= Estonian Cricket League =

Organization based in Estonia

The Estonian Cricket League was formed in 2007 and takes place in Tallinn, Estonia.

The league consisted of four teams in one division. The four teams are as follows:

- Kalev Cricket Club' Captain: Andres Burget.
- Rocca Al Mare Rocks Cricket Club Captain: Andrew Meek.
- Tallinn Hippos Cricket Club Captain: Rob Brookes.
- Pikk Hermann Cricket Club Captain: Shivalingam Arunachalam.

The four teams are all based in Tallinn and played each other in a round robin format over the course of the Estonian cricket season.

Between 2013 and 2021 the Estonian domestic cricket league expanded to 12 teams competing across 2 competitions, T20 and 40 overs.

In 2021 the 12 teams competing are:

- Tallinn Hippos
- Tallinn United
- Tallinn Strikers
- Tallinn Stallions
- Eesti Tigers
- Viking Stars
- Tartu KK
- Tartu Wolves
- Tallinn Riders
- Tallinn United Falcons
- eFP Eagles
- Tallinn Rising Stars

Players from the Estonian Cricket League are picked to play international cricket for the Estonia national cricket team.
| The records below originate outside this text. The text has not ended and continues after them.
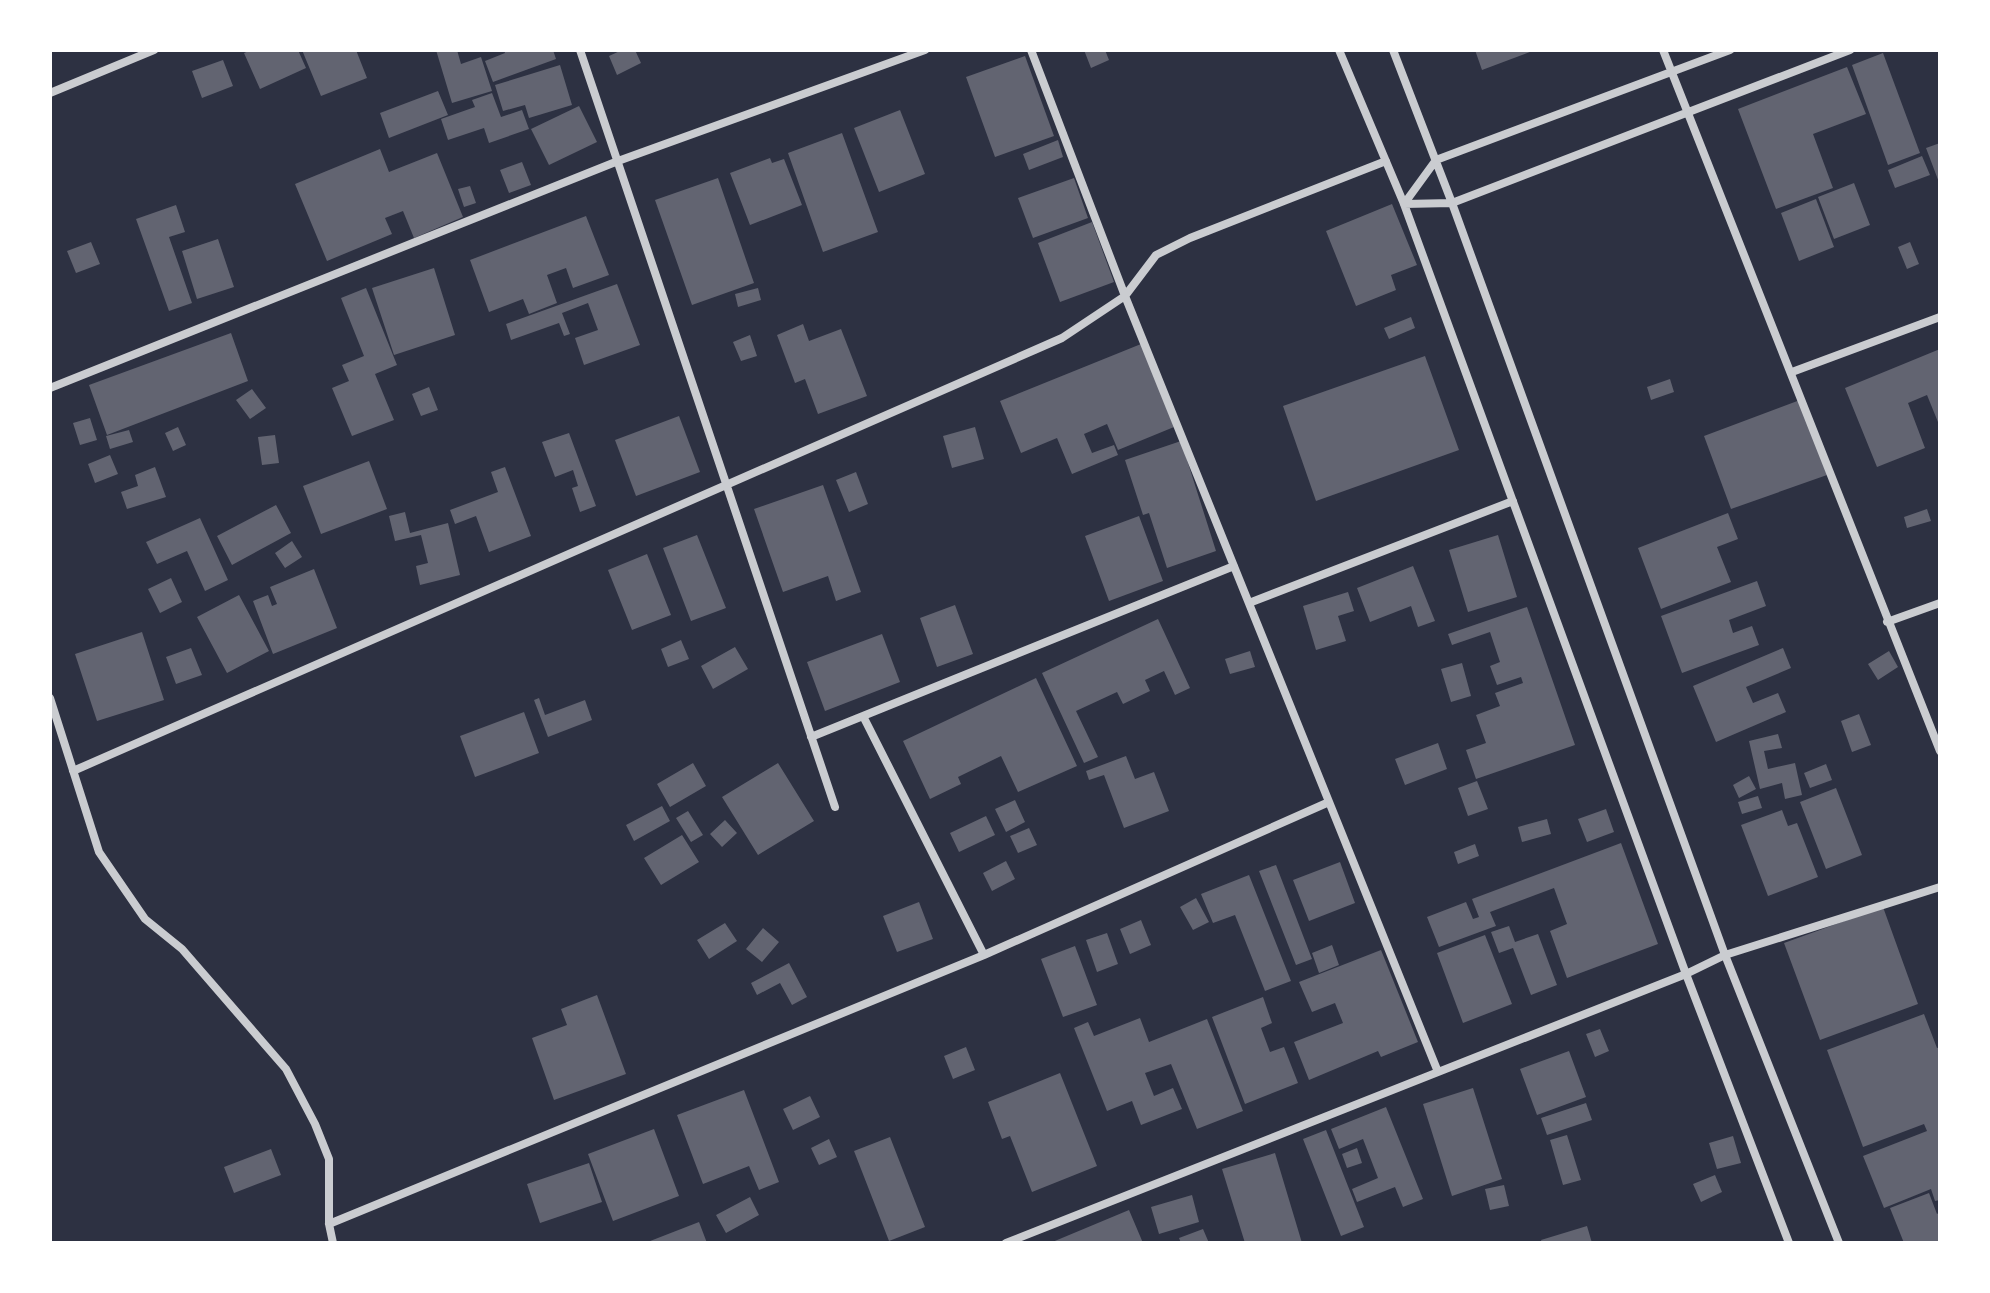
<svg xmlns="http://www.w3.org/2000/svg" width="1990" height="1293" font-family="Lato,sans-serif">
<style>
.building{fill:#626471}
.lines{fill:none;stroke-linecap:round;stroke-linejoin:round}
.minor{stroke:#caccd0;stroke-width:8}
</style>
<rect width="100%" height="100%" fill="#2d3142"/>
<path class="building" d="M251 50H298L306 68 260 89 244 53Z
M302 50H356L367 78 321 96Z
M436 50H457L461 64 481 57 492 91 452 103Z
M504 50H553L556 59 493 82 485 61 505 53Z
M622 50H635L641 63 617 75 609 56Z
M1084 50H1105L1109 60 1091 68Z
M1475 50H1535L1482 70Z
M1883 53 1920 153 1888 165 1852 65Z
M1025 56 1054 136 995 157 966 77Z
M223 60 233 86 202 98 192 71Z
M560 65 572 105 529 118 525 105 503 111 495 85Z
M1847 67 1866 114 1813 134 1833 188 1776 209 1738 109Z
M438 91 448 115 389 138 380 113Z
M492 93 501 117 522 110 529 129 489 143 484 128 448 140 441 119 475 107 472 100Z
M579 106 597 142 549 165 531 129Z
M900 110 925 174 879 192 854 128Z
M842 133 878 232 823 252 788 153Z
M1058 140 1063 157 1029 170 1023 154Z
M1940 143V185L1926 148Z
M380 149 389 172 437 153 463 217 414 238 403 211 385 218 392 234 327 261 295 184Z
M1922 156 1930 175 1895 188 1888 170Z
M770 158 772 163 784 159 802 205 750 225 730 173Z
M522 162 531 185 509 193 500 170Z
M718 178 754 283 692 305 655 200Z
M1074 178 1088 218 1033 238 1018 198Z
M1854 183 1870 225 1834 239 1818 197Z
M470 186 476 203 464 207 458 189Z
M1816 199 1834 247 1799 261 1781 213Z
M1392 204 1417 265 1391 275 1396 290 1356 306 1326 231Z
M176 205 185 232 169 237 192 303 169 311 136 219Z
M586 216 609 275 573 288 566 268 547 275 557 303 529 314 523 299 489 312 470 260Z
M1092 222 1114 282 1060 302 1038 243Z
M218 239 234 287 197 299 182 251Z
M91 242 100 264 76 273 67 251Z
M1910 242 1919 264 1907 269 1898 247Z
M434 268 455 335 394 355 372 288Z
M617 284 640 345 584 365 575 338 598 330 588 303 562 313 570 334 564 336 559 323 511 340 506 324Z
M366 288 397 365 375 374 394 420 352 436 332 388 349 381 342 365 364 356 341 298Z
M758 288 761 300 738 307 735 294Z
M1411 317 1415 328 1389 339 1384 328Z
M803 324 809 341 841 329 867 396 818 414 805 379 795 383 777 335Z
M231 333 248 381 107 435 89 385Z
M750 335 757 356 741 361 733 342Z
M1141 344 1174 427 1118 450 1107 424 1084 434 1092 453 1114 445 1118 455 1072 474 1057 438 1021 453 1000 401Z
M1940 349V427L1927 395 1908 403 1925 448 1877 467 1845 388Z
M1425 356 1459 450 1316 501 1283 406Z
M1670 379 1674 392 1651 400 1647 387Z
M429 387 438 410 421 416 412 394Z
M252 389 266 408 250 419 236 400Z
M1800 400 1827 475 1731 509 1704 436Z
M679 416 700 472 636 496 615 440Z
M90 418 97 440 80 445 73 423Z
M178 427 186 445 173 451 165 433Z
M975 427 984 459 952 468 943 436Z
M129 430 133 442 110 449 106 436Z
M569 433 596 506 580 512 572 488 578 486 573 470 555 477 542 442Z
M275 435 279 463 262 465 258 437Z
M1181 441 1216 551 1167 568 1149 513 1143 515 1125 460Z
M110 455 118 474 95 483 88 464Z
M369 461 387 509 321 534 303 486Z
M155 467 166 497 127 509 121 492 138 486 135 475Z
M505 467 531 536 489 552 476 516 455 524 450 510 498 492 491 472Z
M856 472 868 504 849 512 836 480Z
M823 485 861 592 836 601 828 576 783 592 754 509Z
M276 505 291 533 232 565 217 536Z
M1927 509 1931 521 1907 528 1904 517Z
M405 512 410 533 448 523 460 575 420 585 416 566 428 563 421 535 395 541 389 516Z
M1728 513 1738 539 1717 547 1731 582 1661 609 1638 548Z
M1139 516 1163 581 1109 601 1085 536Z
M200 518 228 580 205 591 187 551 157 564 146 542Z
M697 535 726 608 691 621 663 548Z
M1498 535 1517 597 1468 612 1449 550Z
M292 541 302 557 285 568 275 553Z
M647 554 671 615 632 630 608 570Z
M1413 566 1435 621 1418 627 1411 606 1370 622 1357 588Z
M314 569 337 628 273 654 253 601 268 595 272 606 277 604 270 587Z
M171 578 182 602 160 613 148 589Z
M1757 581 1766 606 1729 620 1733 633 1752 626 1759 645 1682 673 1661 616Z
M1348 592 1354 611 1338 616 1346 641 1316 650 1303 606Z
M239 595 269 651 227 673 197 617Z
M955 605 973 654 937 667 920 618Z
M1527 607 1575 745 1476 779 1466 750 1486 743 1476 715 1500 706 1495 693 1523 683 1521 677 1497 685 1490 666 1500 662 1490 632 1452 645 1448 634Z
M1158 619 1190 688 1175 695 1164 671 1145 680 1150 691 1123 704 1117 692 1076 711 1098 757 1084 763 1042 673Z
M142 632 164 700 97 721 75 654Z
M882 634 900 682 825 711 807 662Z
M681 640 689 659 668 667 661 649Z
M735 647 748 669 713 689 701 666Z
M191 648 202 675 176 684 166 657Z
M1783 648 1791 668 1746 687 1753 703 1778 693 1786 712 1716 742 1693 686Z
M1250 651 1255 667 1230 674 1225 659Z
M1889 651 1898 667 1878 680 1868 664Z
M1462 663 1471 696 1451 702 1441 669Z
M1036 678 1077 766 1018 792 1001 756 958 777 961 784 930 799 903 741Z
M539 698 545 715 585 700 592 720 548 737 534 700Z
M524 712 539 753 475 777 460 736Z
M1859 714 1871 745 1852 752 1841 721Z
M1778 734 1782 748 1764 751 1768 769 1795 763 1802 795 1785 799 1782 783 1760 789 1749 741Z
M1438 743 1447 769 1405 785 1395 759Z
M1126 756 1135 779 1154 772 1169 811 1124 828 1104 775 1089 780 1086 771Z
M693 763 706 786 670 807 657 784Z
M778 763 814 821 758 855 722 797Z
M1826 764 1832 780 1810 788 1804 773Z
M1749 776 1756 789 1739 798 1733 785Z
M1477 781 1488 809 1468 816 1458 788Z
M1836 788 1862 855 1826 869 1800 802Z
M1758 796 1762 808 1742 814 1738 802Z
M1015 800 1025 822 1006 832 995 809Z
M662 806 670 821 634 841 626 825Z
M1606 809 1614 832 1587 842 1578 819Z
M1782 810 1788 826 1797 823 1818 877 1768 896 1741 825Z
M688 811 703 835 691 842 676 818Z
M986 816 995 835 959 852 950 833Z
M1547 819 1551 834 1522 842 1518 827Z
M725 820 737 833 722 847 710 834Z
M1029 828 1037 845 1018 853 1010 836Z
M682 835 699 862 661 885 644 858Z
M1621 843 1658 944 1567 978 1550 931 1567 924 1554 888 1490 912 1496 926 1439 947 1427 917 1466 902 1473 919 1479 917 1472 899Z
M1475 844 1479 856 1458 864 1454 852Z
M1006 861 1015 879 992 891 983 873Z
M1340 862 1355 903 1309 921 1293 880Z
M1276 865 1312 959 1296 965 1259 871Z
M1249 875 1291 981 1265 991 1235 915 1213 923 1201 894Z
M1196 898 1209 922 1193 930 1180 907Z
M919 902 933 939 897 952 883 916Z
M1883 907 1918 1004 1820 1040 1784 943Z
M1141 920 1151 945 1130 954 1120 929Z
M725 923 737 941 709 959 697 940Z
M1509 926 1515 942 1538 934 1557 985 1531 995 1513 948 1499 953 1491 932Z
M763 928 779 942 762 962 746 949Z
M1107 933 1118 964 1097 972 1086 940Z
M1485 935 1512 1004 1463 1023 1437 953Z
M1332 945 1339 965 1319 973 1312 953Z
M1075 946 1097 1005 1063 1017 1041 959Z
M1381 950 1418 1042 1381 1057 1378 1051 1309 1080 1294 1042 1343 1023 1335 1003 1312 1012 1299 982Z
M789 963 807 997 792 1005 780 983 757 995 751 983Z
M597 995 626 1074 554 1100 532 1038 567 1025 561 1009Z
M1263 997 1272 1023 1261 1028 1270 1052 1284 1047 1298 1083 1245 1104 1212 1017Z
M1924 1014 1937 1048 1940 1047V1200L1935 1201 1931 1189 1884 1208 1863 1156 1927 1131 1924 1124 1863 1147 1827 1050Z
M1140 1018 1149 1042 1207 1019 1243 1111 1197 1129 1171 1064 1145 1073 1154 1096 1173 1088 1182 1109 1141 1125 1132 1101 1107 1111 1074 1028 1088 1022 1094 1036Z
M1600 1029 1609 1051 1595 1057 1586 1034Z
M966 1047 975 1070 953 1079 944 1056Z
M1569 1051 1586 1097 1537 1115 1520 1069Z
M1060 1073 1097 1166 1032 1192 1010 1136 1002 1139 988 1102Z
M1473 1088 1502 1179 1452 1196 1423 1104Z
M744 1090 779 1182 759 1190 749 1166 703 1184 677 1115Z
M810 1096 820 1117 793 1130 783 1109Z
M1586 1103 1592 1120 1547 1135 1541 1118Z
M1386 1107 1423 1199 1403 1207 1395 1187 1357 1202 1352 1189 1378 1178 1363 1139 1339 1149 1331 1129Z
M654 1129 679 1196 613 1221 588 1154Z
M1326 1130 1364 1227 1341 1236 1303 1139Z
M1567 1135 1581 1180 1563 1185 1550 1140Z
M1733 1136 1741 1163 1717 1169 1709 1143Z
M890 1137 925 1227 889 1241 854 1151Z
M829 1139 837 1157 819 1165 811 1148Z
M1357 1148 1362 1163 1347 1168 1342 1154Z
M271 1149 281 1175 234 1193 224 1167Z
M1275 1153 1302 1243H1245L1222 1169Z
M589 1163 602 1202 540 1223 527 1184Z
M1715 1175 1722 1192 1701 1202 1693 1184Z
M1504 1185 1509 1206 1490 1210 1485 1189Z
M1929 1193 1937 1214 1940 1212V1243H1904L1890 1208Z
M1192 1195 1199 1222 1159 1234 1151 1207Z
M750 1197 759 1215 726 1233 716 1215Z
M1129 1210 1143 1243H1050Z
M699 1222 707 1243H645Z
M1587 1226 1592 1243H1542L1541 1240Z
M1203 1229 1209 1243H1181L1179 1238Z"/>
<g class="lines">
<path class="minor" d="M580 50 835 807
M1031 50 1125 296 1438 1072
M1339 50 1404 204 1686 974 1789 1243
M1393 50 1452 203 1725 955 1839 1243
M1663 50 1940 751
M1730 50 1436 160 1404 204 1452 203 1850 50
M50 93 154 50
M1792 372 1940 317
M50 388 618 161 925 50
M1249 603 1513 501
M1887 622 1940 603
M50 698 99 852 145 919 182 949 286 1069 315 1124 329 1159V1224L333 1243
M863 716 984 955
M811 737 1234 566
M73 771 1062 338 1125 296 1156 255 1190 238 1386 161
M329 1224 984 955 1329 802
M1006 1243 1686 974 1725 955 1940 887"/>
</g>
<rect width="1990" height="1293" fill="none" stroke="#ffffff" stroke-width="104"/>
</svg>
Players must be attached to a club team before they are eligible for selection to the national side. Being such a young cricket playing country, most of the players qualify for national selection under the ICC rules. The Estonian Cricket League has many players from many nationalities, but the majority have all lived in Estonia for four years or more.

The formation of an Estonian cricket league was an essential requirement for acceptance to ICC affiliate member status.